Although there are no more full-scale nuclear tests, the residual radiation from decades of testing makes Yucca Flat ideal for first responder training. The nearby Transportation Incident Exercise Site simulates nuclear terrorist attacks. Overturned cars, trains and shipping containers are strewn in front of a replicated Main Street. A jack rabbit hops past an airplane crash.

The Nevada National Security Site has a lot of scary associations, but those are carefully tucked away. What is visible looks as harmless as a neglected backyard with rusting cars on blocks.

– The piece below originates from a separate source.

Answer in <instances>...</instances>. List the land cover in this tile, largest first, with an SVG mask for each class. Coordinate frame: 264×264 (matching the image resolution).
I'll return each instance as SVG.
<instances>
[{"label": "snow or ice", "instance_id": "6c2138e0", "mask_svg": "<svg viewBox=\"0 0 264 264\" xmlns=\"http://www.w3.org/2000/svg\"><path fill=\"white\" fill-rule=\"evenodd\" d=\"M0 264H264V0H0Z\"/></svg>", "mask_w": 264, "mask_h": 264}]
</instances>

I don’t know how John and Dario feel about the ethics of nuclear testing; they do a very good job of treading neutral ground. It must have been so thrillingly banal to work a 9-5 shift at a nuclear test site. I can see how easy it would have been to focus on just the science and forget the big picture.

***

Operation Ivy - Mike Shot - Photo courtesy of National Nuclear Security Administration / Nevada Site Office

Operation Ivy – Mike Shot – Photo courtesy of National Nuclear Security Administration / Nevada Site Office

In fact checking this article, I came across a name that was familiar but didn’t mean much to me: Operation Ivy. In 1952 President Eisenhower gave the green light to Operation Ivy. Two bombs were detonated under this program in the Marshall Islands. The first one, named Mike, was the world’s first hydrogen bomb. The yield for the device was 10.4 megatons.

When the dust settled and the ravaged landscape surveyed, Gordon Dean, Chairman of the Atomic Energy Commission, sent Eisenhower a short message.

“The island of Elugeleb is missing!”

Humankind had just harnessed nuclear fusion, the same process that takes place in the sun. I can’t think of anything more sobering than that.